··· Task material ···
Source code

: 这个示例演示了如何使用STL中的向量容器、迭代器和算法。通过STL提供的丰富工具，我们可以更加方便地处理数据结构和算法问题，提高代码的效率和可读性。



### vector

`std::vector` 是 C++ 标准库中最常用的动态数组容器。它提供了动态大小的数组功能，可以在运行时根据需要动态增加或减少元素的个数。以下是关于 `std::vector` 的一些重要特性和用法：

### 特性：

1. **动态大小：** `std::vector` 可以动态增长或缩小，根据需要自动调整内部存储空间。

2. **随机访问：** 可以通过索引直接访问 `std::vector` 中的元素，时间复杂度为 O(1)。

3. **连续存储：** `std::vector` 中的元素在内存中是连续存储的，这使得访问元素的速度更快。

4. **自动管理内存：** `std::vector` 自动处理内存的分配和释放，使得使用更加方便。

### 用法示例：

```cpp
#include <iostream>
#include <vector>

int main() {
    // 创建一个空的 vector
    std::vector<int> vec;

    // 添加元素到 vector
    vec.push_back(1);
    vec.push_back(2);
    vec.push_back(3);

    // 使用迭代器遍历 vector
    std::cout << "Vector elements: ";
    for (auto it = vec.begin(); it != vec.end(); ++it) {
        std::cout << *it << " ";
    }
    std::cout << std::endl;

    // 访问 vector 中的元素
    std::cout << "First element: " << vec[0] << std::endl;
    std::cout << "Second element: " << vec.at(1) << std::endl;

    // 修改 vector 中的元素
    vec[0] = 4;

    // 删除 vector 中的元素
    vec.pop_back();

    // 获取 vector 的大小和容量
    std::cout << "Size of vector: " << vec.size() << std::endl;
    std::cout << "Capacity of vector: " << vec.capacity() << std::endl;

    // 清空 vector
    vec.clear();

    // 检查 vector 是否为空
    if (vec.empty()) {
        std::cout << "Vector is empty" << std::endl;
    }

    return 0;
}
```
···
Assignment
Set every record down again exactly as written.

Written answer
Source code

: 这个示例演示了如何使用STL中的向量容器、迭代器和算法。通过STL提供的丰富工具，我们可以更加方便地处理数据结构和算法问题，提高代码的效率和可读性。



### vector

`std::vector` 是 C++ 标准库中最常用的动态数组容器。它提供了动态大小的数组功能，可以在运行时根据需要动态增加或减少元素的个数。以下是关于 `std::vector` 的一些重要特性和用法：

### 特性：

1. **动态大小：** `std::vector` 可以动态增长或缩小，根据需要自动调整内部存储空间。

2. **随机访问：** 可以通过索引直接访问 `std::vector` 中的元素，时间复杂度为 O(1)。

3. **连续存储：** `std::vector` 中的元素在内存中是连续存储的，这使得访问元素的速度更快。

4. **自动管理内存：** `std::vector` 自动处理内存的分配和释放，使得使用更加方便。

### 用法示例：

```cpp
#include <iostream>
#include <vector>

int main() {
    // 创建一个空的 vector
    std::vector<int> vec;

    // 添加元素到 vector
    vec.push_back(1);
    vec.push_back(2);
    vec.push_back(3);

    // 使用迭代器遍历 vector
    std::cout << "Vector elements: ";
    for (auto it = vec.begin(); it != vec.end(); ++it) {
        std::cout << *it << " ";
    }
    std::cout << std::endl;

    // 访问 vector 中的元素
    std::cout << "First element: " << vec[0] << std::endl;
    std::cout << "Second element: " << vec.at(1) << std::endl;

    // 修改 vector 中的元素
    vec[0] = 4;

    // 删除 vector 中的元素
    vec.pop_back();

    // 获取 vector 的大小和容量
    std::cout << "Size of vector: " << vec.size() << std::endl;
    std::cout << "Capacity of vector: " << vec.capacity() << std::endl;

    // 清空 vector
    vec.clear();

    // 检查 vector 是否为空
    if (vec.empty()) {
        std::cout << "Vector is empty" << std::endl;
    }

    return 0;
}
```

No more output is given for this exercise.